MATERIAL SHOWN ▸
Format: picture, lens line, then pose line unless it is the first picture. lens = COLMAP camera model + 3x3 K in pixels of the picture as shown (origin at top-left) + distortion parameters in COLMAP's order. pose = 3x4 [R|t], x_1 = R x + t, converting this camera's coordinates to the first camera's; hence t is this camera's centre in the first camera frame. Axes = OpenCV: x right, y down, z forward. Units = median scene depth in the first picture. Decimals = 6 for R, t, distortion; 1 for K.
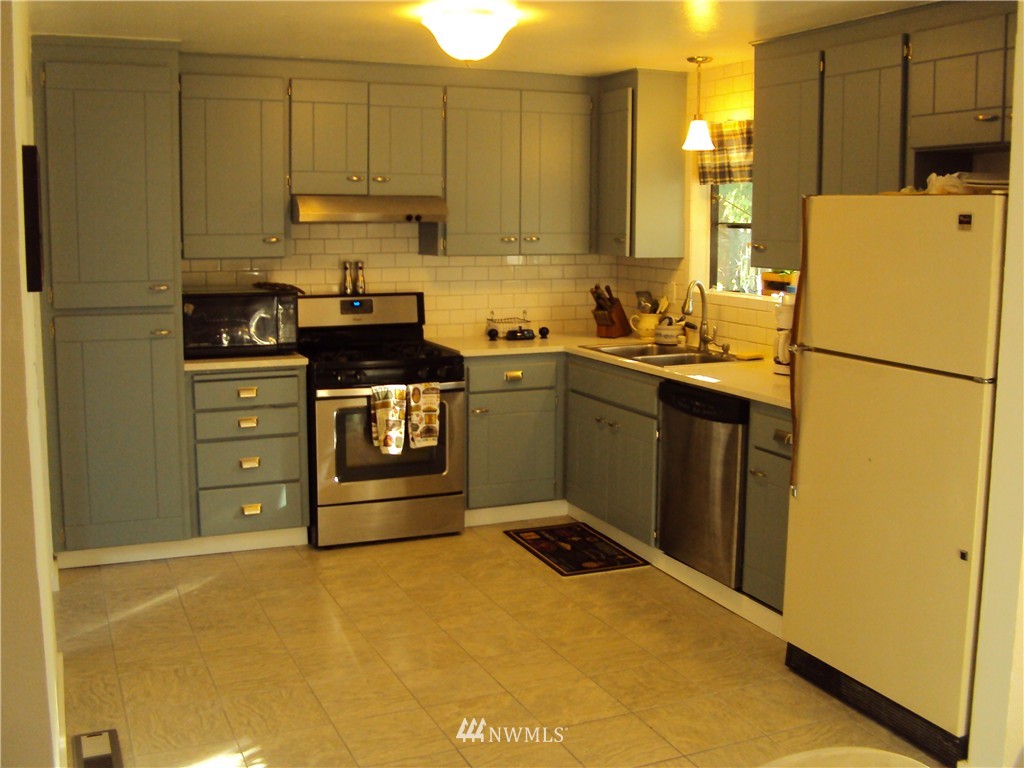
lens RADIAL K [[1087.6, 0, 492.1], [0, 1087.6, 371.4], [0, 0, 1]] dist [-0.140791, 0.000000]
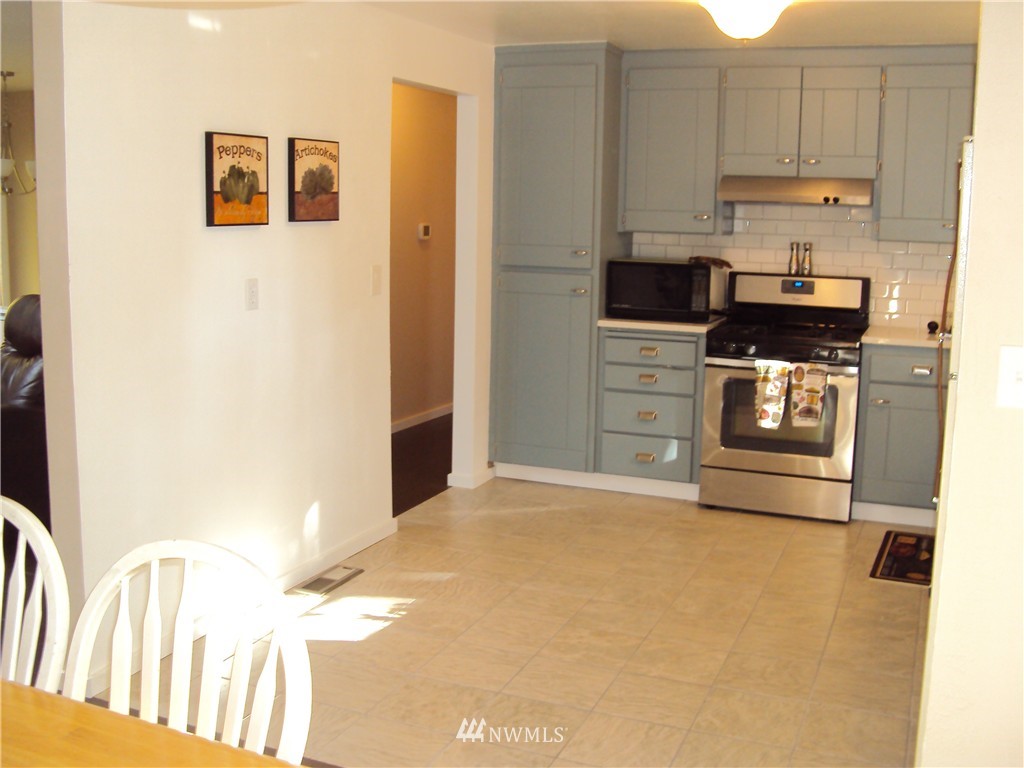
lens RADIAL K [[1087.6, 0, 508.9], [0, 1087.6, 373.0], [0, 0, 1]] dist [-0.140791, 0.000000]
pose [[0.688131, 0.115851, -0.716278, 0.465304], [-0.116581, 0.991999, 0.048447, 0.003965], [0.716160, 0.050167, 0.696131, 0.113233]]
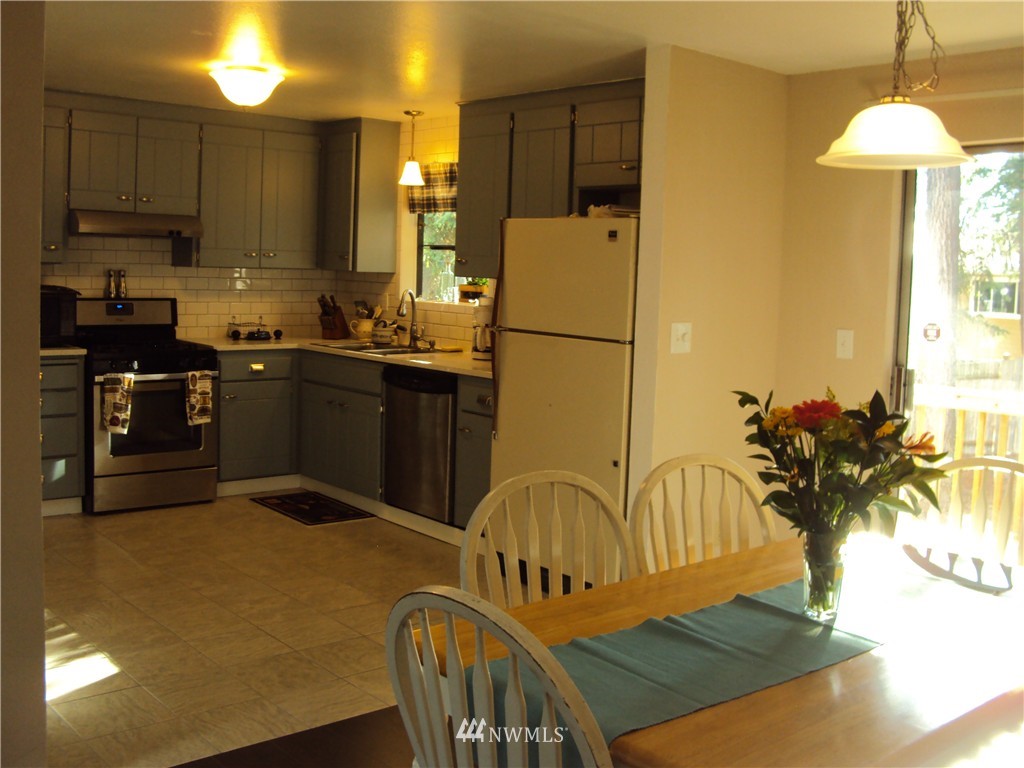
lens RADIAL K [[1087.6, 0, 508.2], [0, 1087.6, 383.9], [0, 0, 1]] dist [-0.140791, 0.000000]
pose [[0.949756, -0.003586, 0.312971, -0.096341], [0.011707, 0.999642, -0.024073, 0.057715], [-0.312773, 0.026528, 0.949457, -0.226663]]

DIRECTIONS ▸ Count the lines of the listing above that contain the string "lens", with case treated as significant, and reply with the number alone.

EXERCISE SOLUTION ▸ 4